Making decisions now that keep others from having to make impossible-seeming choices on your behalf during a crisis is a kind of compassion, for sure.

“You don’t want to be putting your loved ones in a position of having to make a decision for you when they don’t know what your preferences may be or they don’t know who has the priority for you,” Martin said. “That’s really the challenge — getting those documents done before there’s any issues.”

Most people who are only in their 40s, 50s or 60s simply hadn’t thought of these issues before COVID-19. A virus that attacks those of all ages has changed the priorities of many.

As of last week, Driendl-Miller said the foundation had inquiries from more than 20 educators and that more than a dozen local attorneys have volunteered their time.

It is a noble outreach, one perhaps modeled after an effort that already existed for other heroes in our midst. The Pennsylvania Bar Association’s Wills for Heroes program provides police officers, firefighters, emergency medical personnel, other first responders and military veterans with free basic estate planning services.

We are glad volunteer efforts such as these exist, and that teachers are now considered in the same light as those other everyday heroes.

A way we can help

Few of us are lawyers who can volunteer our time to help those who need legal expertise. But everyone can write a greeting card and address an envelope. And that’s an easy task that can bring holiday cheer to others in this difficult month.

LNP | LancasterOnline’s Kevin Stairiker explained last week that holiday cards can provide rays of sunshine for senior citizens who are isolated in nursing homes and rehabilitation facilities in Lancaster County.

“In a non-pandemic year, the holidays would already be a time of loneliness for some seniors,” Stairiker wrote. “In an era of unprecedented death and hardship, senior homes are feeling it now more than ever.”

That’s where we can come in. And it only costs the price of a card and a stamp.

Stairiker provided a list of 10 local senior facilities that have confirmed that cards may be sent.

“During this time, a note from a perfect stranger can be the highlight of someone’s day,” said Colleen Musselman, Garden Spot Village’s director of life enrichment.

“They are a generation of people that sent and received letters,” added Michelle Young-Nell, marketing director at Lancashire Hall.

Here’s the list:

Brethren Village, c/o Lauren Rineer, 3001 Lititz Pike, Lititz, PA, 17543.

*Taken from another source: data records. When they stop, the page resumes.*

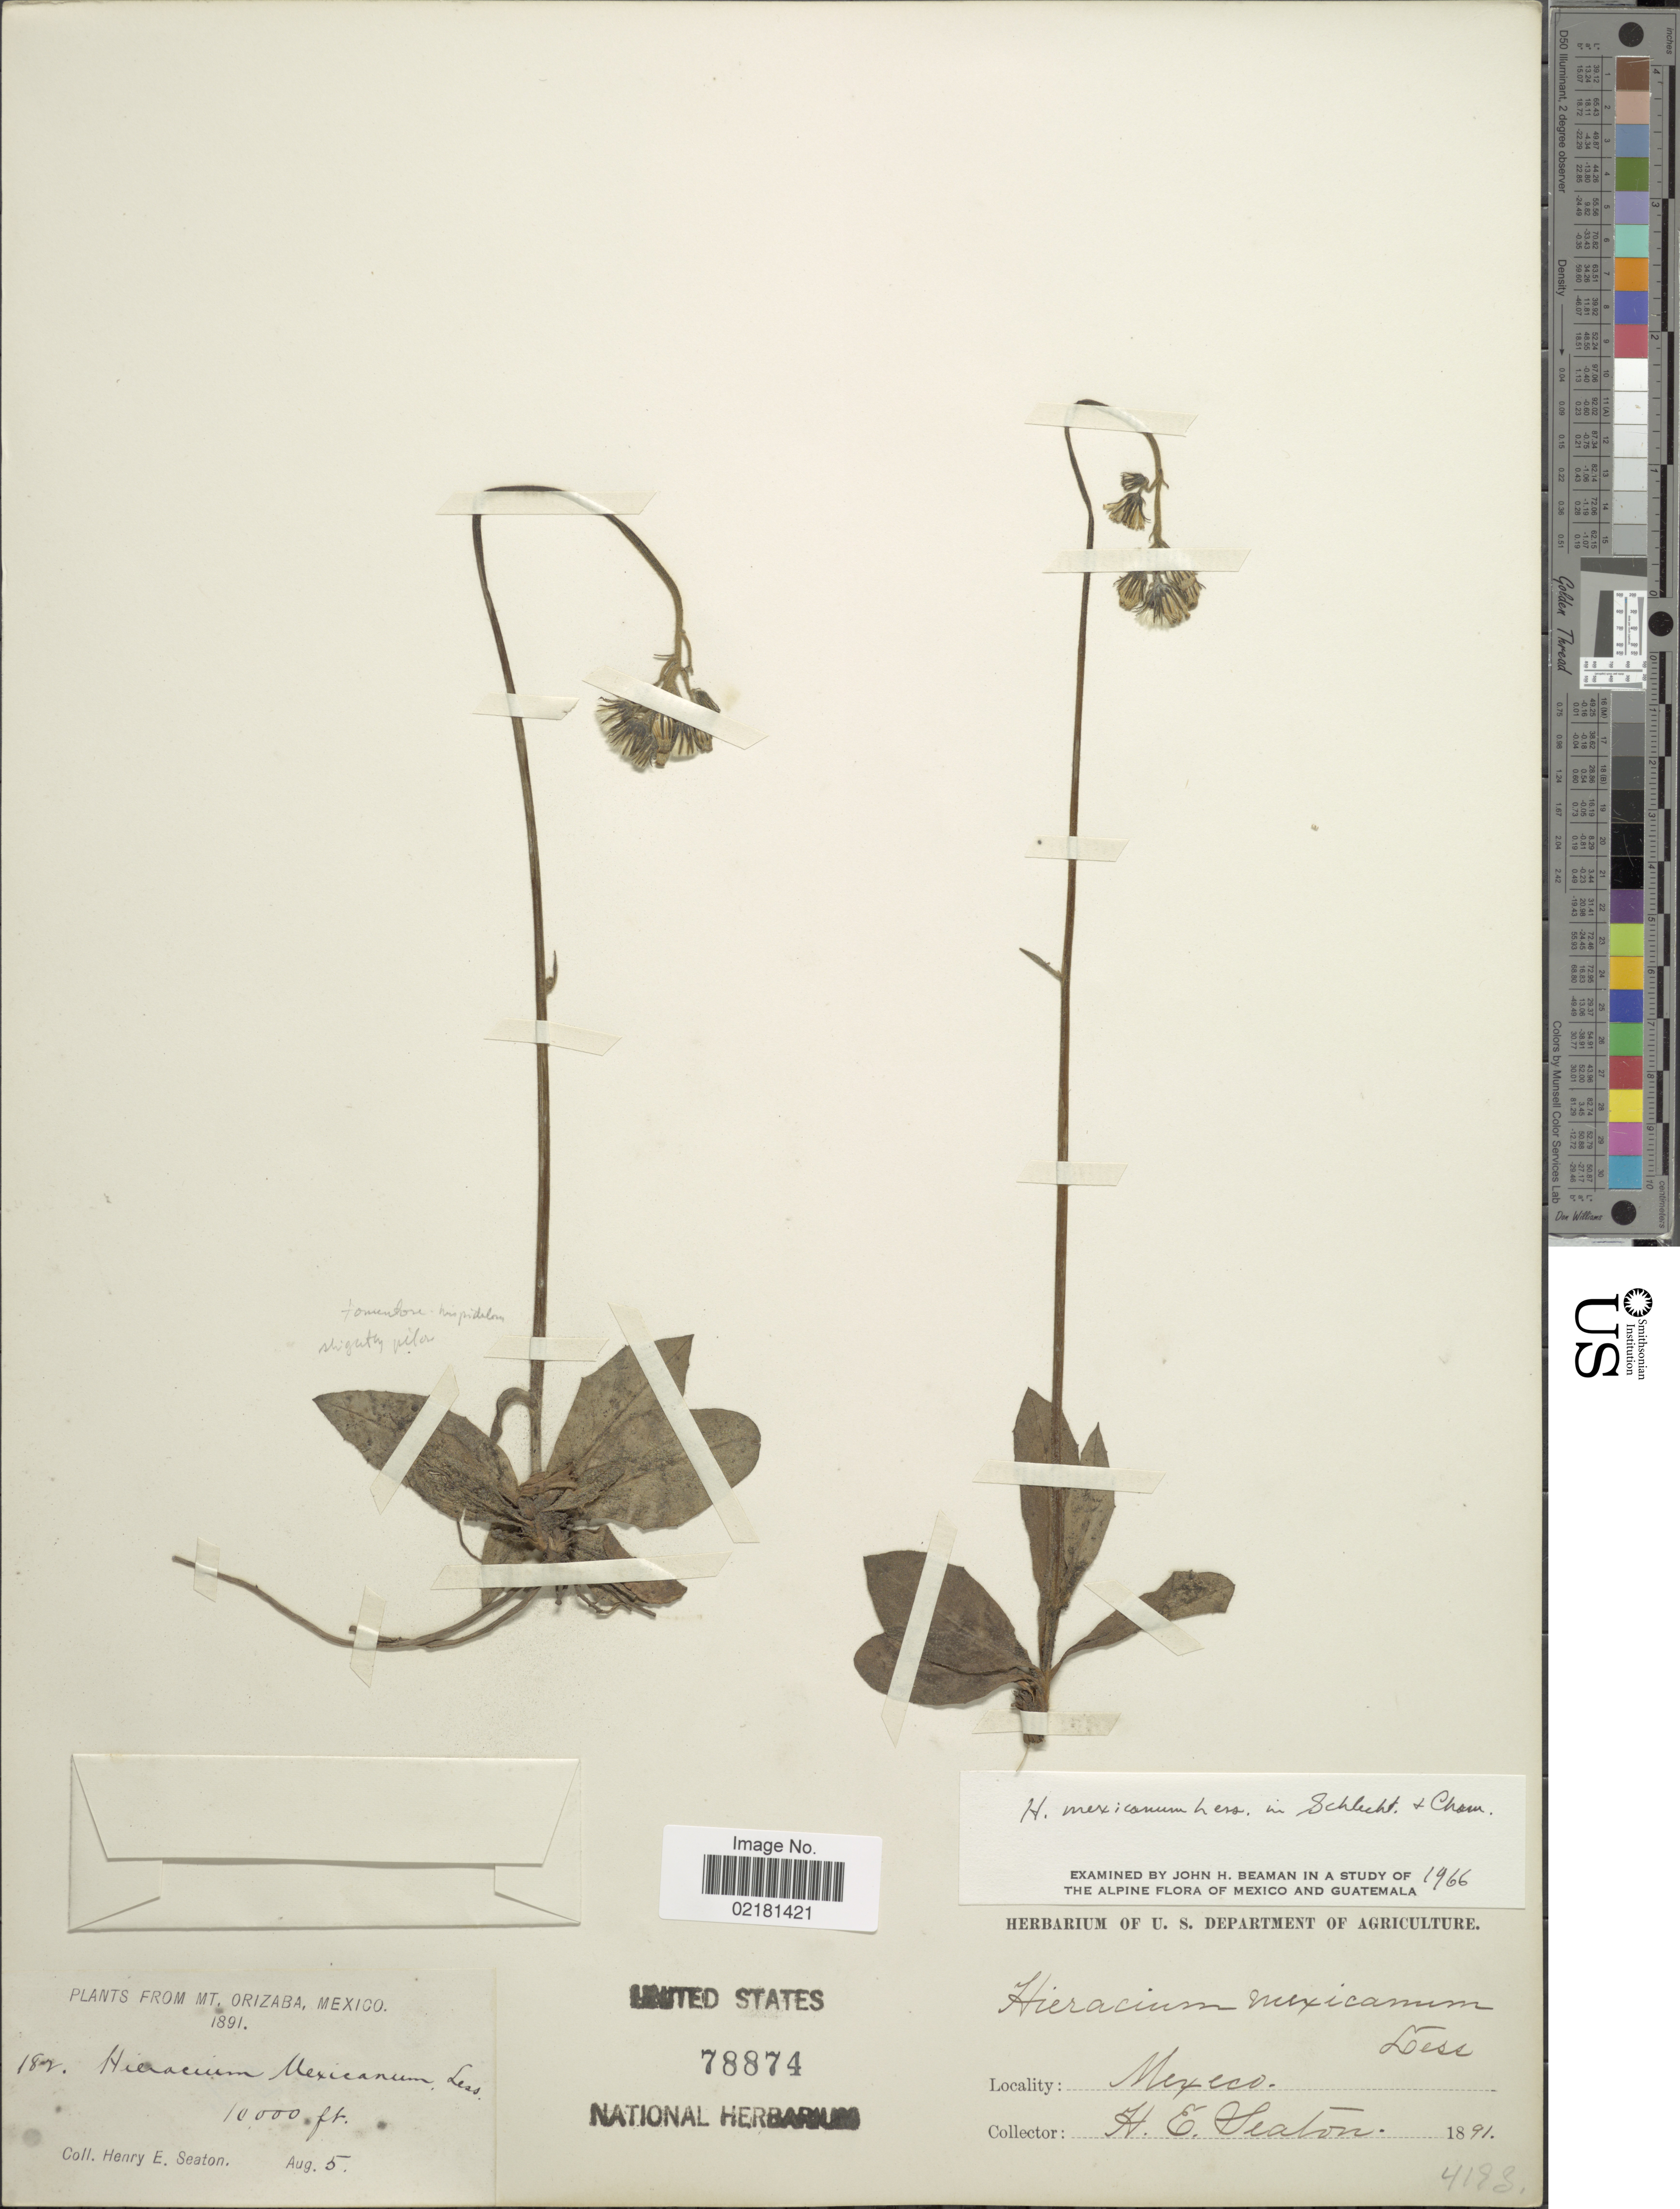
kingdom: Plantae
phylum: Tracheophyta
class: Magnoliopsida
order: Asterales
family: Asteraceae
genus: Hieracium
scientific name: Hieracium mexicanum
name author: Less.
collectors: H. Seaton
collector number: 182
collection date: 1891-08-05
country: Mexico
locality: Mt. Orizaba.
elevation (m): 3048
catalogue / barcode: US 78874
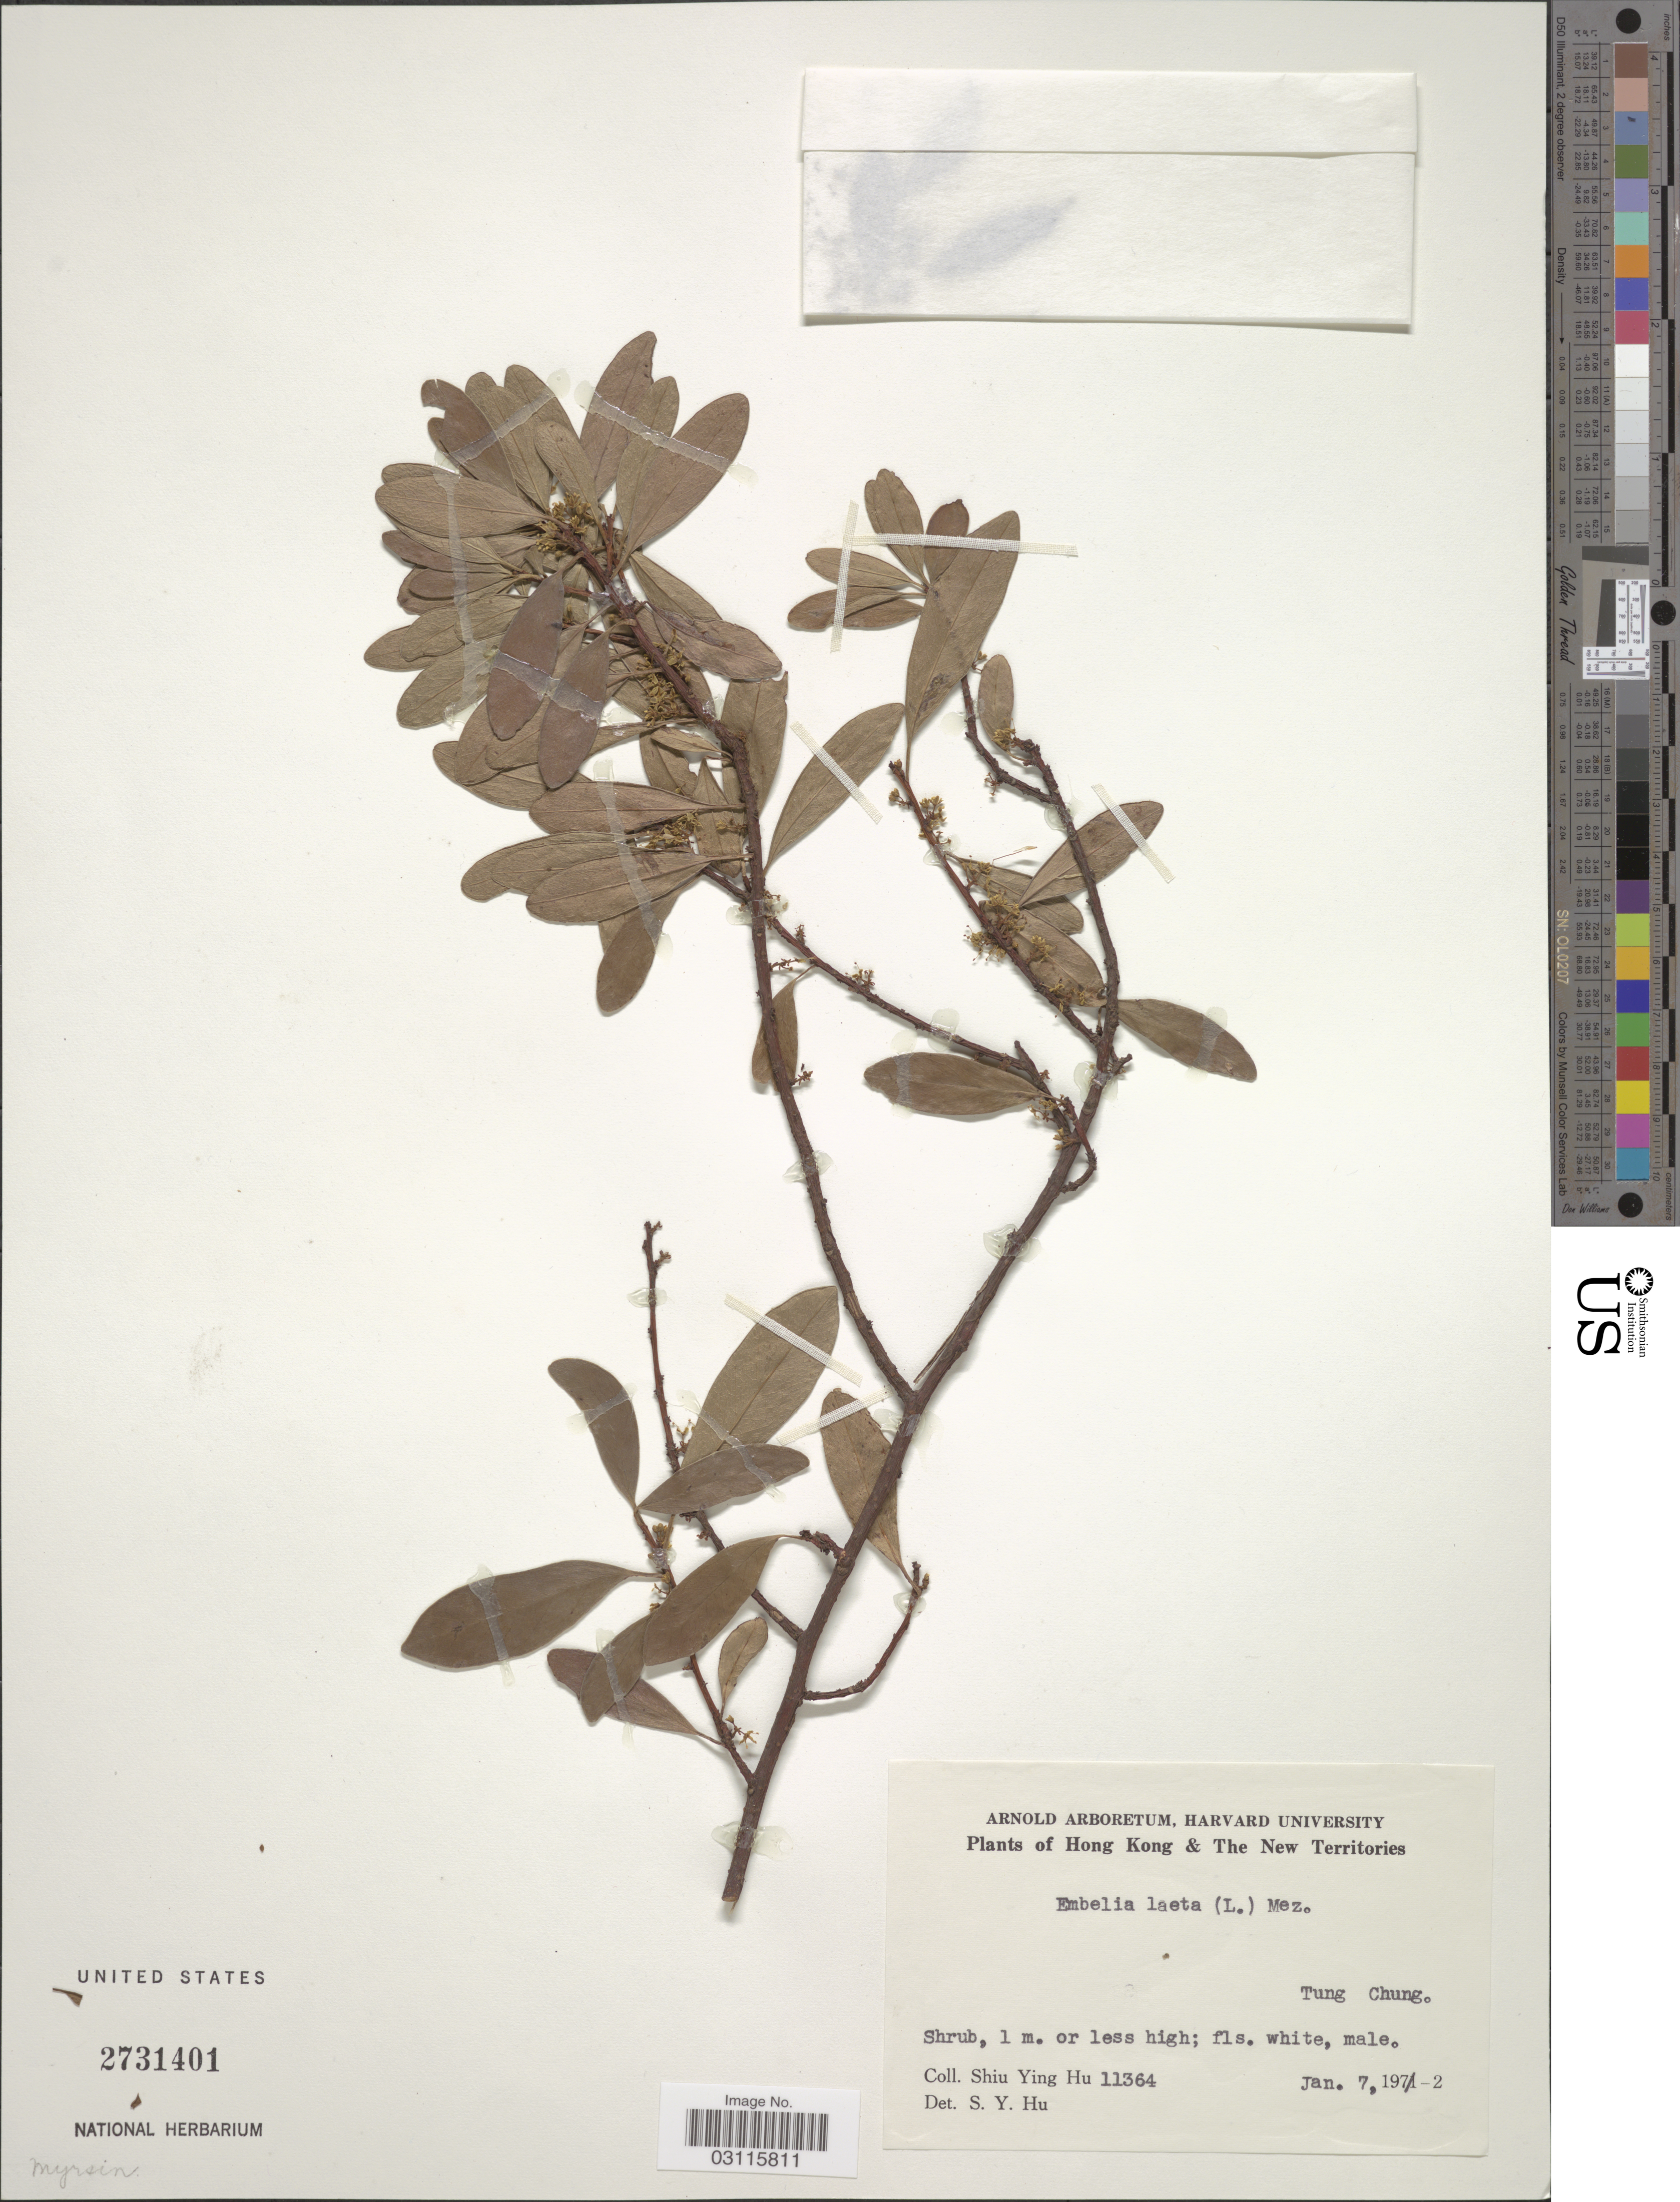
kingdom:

Conestoga View, 900 E. King St., Lancaster, PA, 17602.

Fairmount Homes, 333 Wheat Ridge Drive, Ephrata, PA, 17522.

Garden Spot Village, Attn: Life Enrichment, 433 S. Kinzer Ave., New Holland, PA, 17557.

Lancashire Hall, c/o Michelle Young-Nell, 2829 Lititz Pike, Lancaster, PA, 17601.

The Long Community at Highland, Attn: Assisted Living, 600 E. Roseville Road, Lancaster, PA, 17601.

Masonic Village at Elizabethtown, c/o Emily Connors, MHCC-Therapeutic Recreation, 600 Freemason Drive, Elizabethtown, PA, 17022.

St. Anne’s Retirement Community, Attn: Activities Department, 3952 Columbia Ave., Columbia, PA, 17512.

United Zion Retirement Community, c/o Megan Weiss, 722 Furnace Hills Pike, Lititz, PA, 17543.

Zerbe Retirement Community, 2499 Zerbe Road, Narvon, PA, 17555.

If you can, please share some holiday cheer the old-fashioned way and help fellow county residents get through this month. We give, they receive and everyone enjoys the spirit of the season.